Rayela is my name in Pashtu, one of the languages spoken in Afghanistan. I had a gallery in Chicago, Dara Tribal Village, with Abdul Wardak of Afghan Tribal Arts (Also a TAFA member). After we closed in 2004, I needed a new name for my solo business and liked how Rayela sounded.
I’ve made things all of my life and have worked with cultural textiles since 1988. The marriage of all of my interests come together in how crafts and the arts can promote economic development, both for working artists and for distressed communities around the world. So, I am interested in fair trade, recycling, green architecture and much more.
I grew up in Brazil (1962-1980), went to St. Olaf College in Minnesota (major? Church and State Relations in Brazil. What do you do with that?), lived in Chicago for 20 years, then moved to Paducah, Kentucky in 2005. There is a large and vibrant artist community here and one of my monthly highlights is meeting with my peers, the Paducah Fiber Artists. I spent most of my years in Chicago running retail businesses, gift shops and galleries that sold hand crafted products. I loved the diversity there and have friends from every corner of the world.

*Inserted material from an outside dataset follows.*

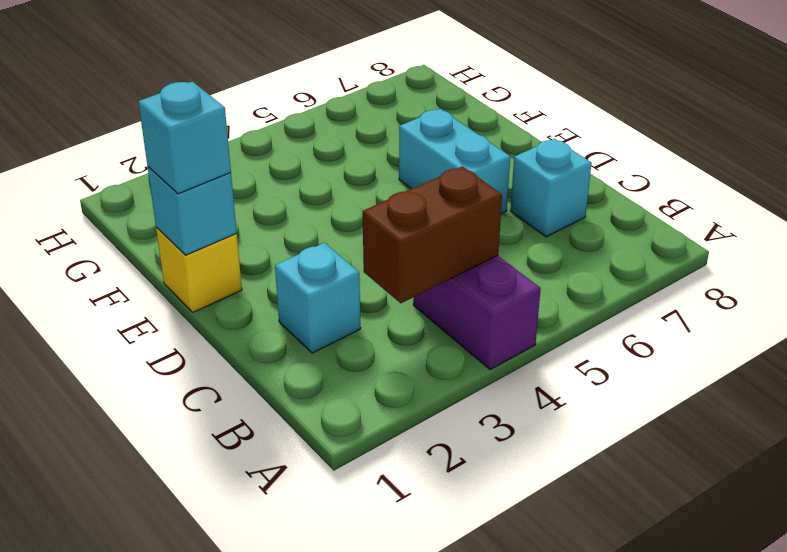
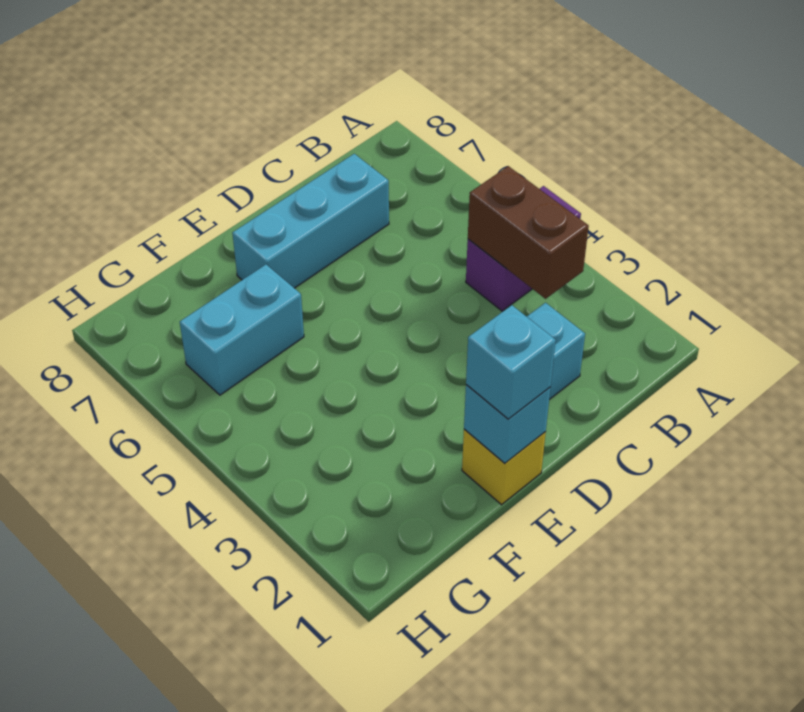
cyan 1x1 brick [511,139,592,237] -> cyan 1x3 brick [232,154,389,288]
cyan 1x2 brick [399,109,510,213] -> cyan 1x2 brick moved to [180,265,304,395]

Now I do both online, spending most of my time at home, setting up products for sale and working on building an international fiber arts and textile community.
I also manage two Etsy shops for two TAFA members: Afghan Tribal Arts and Oshiwa Designs. Afghan Tribal Arts sells textiles and hand carved beads from Afghanistan and Oshiwa is a carving group in Namibia that specializes in textile stamps. The inventory is all housed in my home and shipping can be combined between the three shops.
Oh, and yep! I started TAFA. It was my brainchild, but it has taken off and become a wonderful community, far beyond my expectations! TAFA is a wonderful place, full of eye candy and such a tribute to so many traditions, cultures and history. But, most importantly, each member is a person who contributes in her or his own way, to the preservation of the web that binds us together.
To help preserve textile traditions, to educate the public about the social context of the artists, to empower the people who make them, and to increase market access to small-scale crafters and artists.